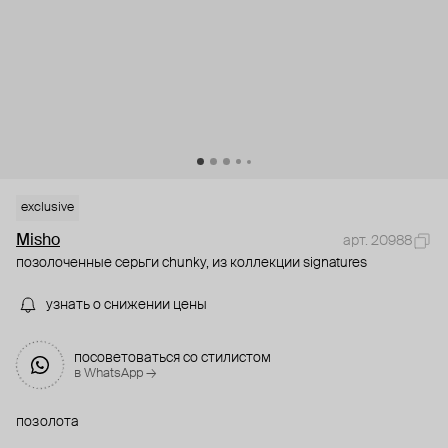
exclusive
Misho
арт. 20988
позолоченные серьги chunky, из коллекции signatures
узнать о снижении цены
посоветоваться со стилистом
в WhatsApp →
позолота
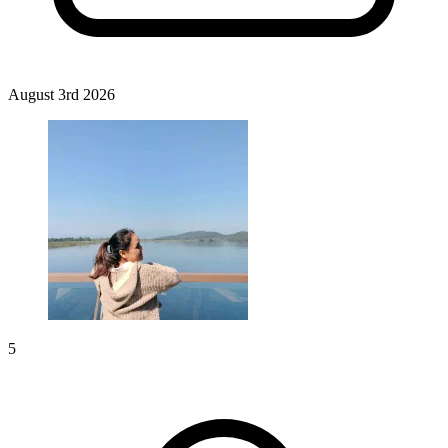
August 3rd 2026
5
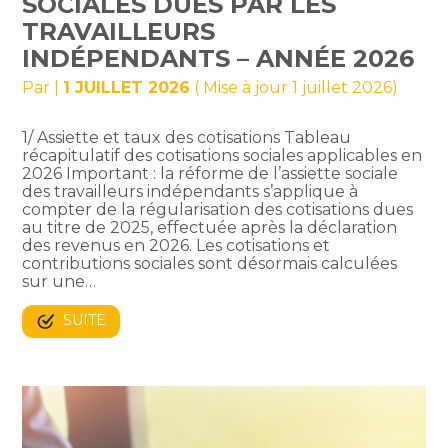
SOCIALES DUES PAR LES
TRAVAILLEURS
INDÉPENDANTS – ANNÉE 2026
Par
|
1 JUILLET 2026
( Mise à jour 1 juillet 2026)
1/ Assiette et taux des cotisations Tableau
récapitulatif des cotisations sociales applicables en
2026 Important : la réforme de l’assiette sociale
des travailleurs indépendants s’applique à
compter de la régularisation des cotisations dues
au titre de 2025, effectuée après la déclaration
des revenus en 2026. Les cotisations et
contributions sociales sont désormais calculées
sur une…
SUITE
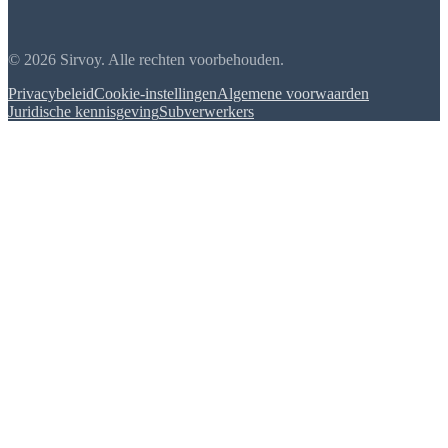
© 2026 Sirvoy. Alle rechten voorbehouden.
Privacybeleid
Cookie-instellingen
Algemene voorwaarden
Juridische kennisgeving
Subverwerkers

::::::::::

Problem requirements:
Copy word for word the part of the records that opens with the line containing "August 3rd 2026" and closes with the last line of the records. Leave the pictures out.

Task result:
August 3rd 2026
5
SOCIALES DUES PAR LES
TRAVAILLEURS
INDÉPENDANTS – ANNÉE 2026
Par
|
1 JUILLET 2026
( Mise à jour 1 juillet 2026)
1/ Assiette et taux des cotisations Tableau
récapitulatif des cotisations sociales applicables en
2026 Important : la réforme de l’assiette sociale
des travailleurs indépendants s’applique à
compter de la régularisation des cotisations dues
au titre de 2025, effectuée après la déclaration
des revenus en 2026. Les cotisations et
contributions sociales sont désormais calculées
sur une…
SUITE
© 2026 Sirvoy. Alle rechten voorbehouden.
Privacybeleid
Cookie-instellingen
Algemene voorwaarden
Juridische kennisgeving
Subverwerkers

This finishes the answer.